Philly Fed president calls for September rate cut
Federal Reserve policymakers are getting more explicit in their calls for rate cuts, underscoring the central bank’s shifting priorities in recent months.
In an interview with CNBC, Philadelphia Federal Reserve Bank President Patrick Harker said the central bank should lower rates “methodically and signal well in advance.”
To that end, he said, “we need to start a process of moving rates down” beginning in September.
When asked about the size of rate cuts, Harker said, “Right now, I’m not in the camp of 25 or 50 [basis points]. I need to see a couple more weeks of data.”
Although Harker isn’t a member of this year’s Federal Open Market Committee (FOMC), his remarks are consistent with a growing number of central bankers who’ve identified the need to cut rates as soon as possible.
As the minutes of the July 30-31 FOMC meeting suggested, some policymakers supported cutting interest rates last month, but a “vast majority” said September would be a more appropriate date.
This means rate cuts are coming—the only question is whether the Fed will feel compelled to move beyond the standard 0.25% reduction.
At least two central bankers—Raphael Bostic and Austan Goolsbee—say jumbo-sized rate reductions are unlikely.
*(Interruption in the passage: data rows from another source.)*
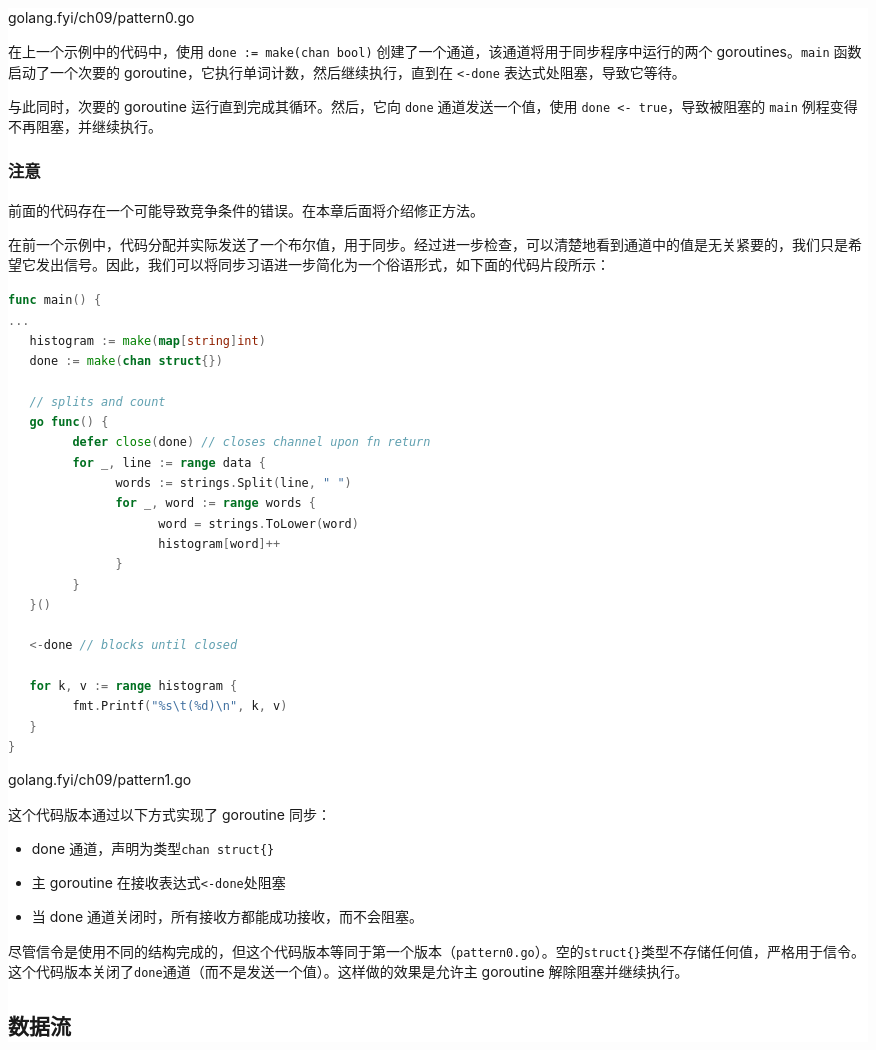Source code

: golang.fyi/ch09/pattern0.go

在上一个示例中的代码中，使用 `done := make(chan bool)` 创建了一个通道，该通道将用于同步程序中运行的两个 goroutines。`main` 函数启动了一个次要的 goroutine，它执行单词计数，然后继续执行，直到在 `<-done` 表达式处阻塞，导致它等待。

与此同时，次要的 goroutine 运行直到完成其循环。然后，它向 `done` 通道发送一个值，使用 `done <- true`，导致被阻塞的 `main` 例程变得不再阻塞，并继续执行。

### 注意

前面的代码存在一个可能导致竞争条件的错误。在本章后面将介绍修正方法。

在前一个示例中，代码分配并实际发送了一个布尔值，用于同步。经过进一步检查，可以清楚地看到通道中的值是无关紧要的，我们只是希望它发出信号。因此，我们可以将同步习语进一步简化为一个俗语形式，如下面的代码片段所示：

```go
func main() { 
... 
   histogram := make(map[string]int) 
   done := make(chan struct{}) 

   // splits and count 
   go func() { 
         defer close(done) // closes channel upon fn return 
         for _, line := range data { 
               words := strings.Split(line, " ") 
               for _, word := range words { 
                     word = strings.ToLower(word) 
                     histogram[word]++ 
               } 
         } 
   }() 

   <-done // blocks until closed 

   for k, v := range histogram { 
         fmt.Printf("%s\t(%d)\n", k, v) 
   } 
} 

```

golang.fyi/ch09/pattern1.go

这个代码版本通过以下方式实现了 goroutine 同步：

+   done 通道，声明为类型`chan struct{}`

+   主 goroutine 在接收表达式`<-done`处阻塞

+   当 done 通道关闭时，所有接收方都能成功接收，而不会阻塞。

尽管信令是使用不同的结构完成的，但这个代码版本等同于第一个版本（`pattern0.go`）。空的`struct{}`类型不存储任何值，严格用于信令。这个代码版本关闭了`done`通道（而不是发送一个值）。这样做的效果是允许主 goroutine 解除阻塞并继续执行。

## 数据流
But that could change following next month’s nonfarm payrolls report.
The labor market flashes another warning sign
One reason the Fed has been reluctant to cut interest rates is the apparent strength of the labor market. But after the recent batches of economic data, very few people would describe the job market as strong.
Earlier this week, the Bureau of Labor Statistics announced shocking revisions to nonfarm payroll data stretching back to early 2023. According to government economists, the U.S. economy added 818,000 fewer jobs than initially reported between March 2023 and March 2024.
According to economist David Rosenberg, the central bank hiked interest rates based on faulty data and has no choice but to course correct in the coming months.
“The fact that the Fed hiked the funds rate 75 basis points in the last leg of the tightening cycle when it mistakenly believed that nonfarm payrolls were 818,000 stronger from March 2023—March 2024 [...] should be incentive enough for Powell & Crew to start getting the ball rolling quickly” on rate cuts, Rosenberg said.
In Rosenberg’s view, a 0.5% rate cut in September “shouldn’t be ruled out,” regardless of what Goolsbee and Bostic have said recently.
A September rate cut would mark the central bank’s first reduction since the Covid emergency meeting in March 2020. It would also mark a significant departure from its policies over the past two years, which have focused on reducing inflation.
As Creditnews reported, the Fed has been slower to cut rates than other major central banks. The Bank of Canada, European Central Bank, and Bank of England have all moved to reduce rates this year.